• TEXTO SUMINISTRADO:
★ ★ ★

Asistir y patear el tablero sonó a una operación armada, ejecutada no solo con
falta de voluntad, sino, además, con cierto aire de superioridad moral. Esto
tiene al menos dos derivaciones. En primer lugar, mantiene esa lógica de
polarización, de disputa mediática, sin que se pongan en juego contenidos
fundamentales. El problema no es solo la imagen (mala) que se proyecta, sino lo
que objetivamente se impide. El FA pudo haber liderado la construcción de un
espacio político para la prevención integral, obligando al gobierno más allá de
sus pretensiones para el diálogo y ensanchando los límites de lo pensable y lo
decible. Para eso, la propia izquierda debería habilitar esas condiciones. Y
aquí aparece la segunda derivación: a pesar de la protesta tibia de algunos
sectores, estos asuntos siguen bajo la custodia de unos pocos. Hay una estricta
desacumulación programada funcional a los intereses de autopromoción, que más
tarde o temprano hay que revertir. No es la primera vez que señalamos esto, ni
será la última. Dibujar nuevas perspectivas, movilizar elencos y saberes,
construir espacios sustentables de diálogo (adentro y afuera) es lo que puede
sacarnos de este persistente acorralamiento.

★ ★ ★

• Registros contenidos en un conjunto de datos:
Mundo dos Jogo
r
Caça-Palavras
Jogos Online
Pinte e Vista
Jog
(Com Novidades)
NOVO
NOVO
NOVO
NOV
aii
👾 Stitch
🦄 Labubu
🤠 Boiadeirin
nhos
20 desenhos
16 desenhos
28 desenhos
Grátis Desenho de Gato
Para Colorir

★ ★ ★

• TAREA ASIGNADA:
Traduce al inglés esta oración del texto suministrado: «El problema no es solo la imagen (mala) que se proyecta, sino lo que objetivamente se impide.»

• RESPUESTA:
The problem is not only the (bad) image that is projected, but what is objectively prevented.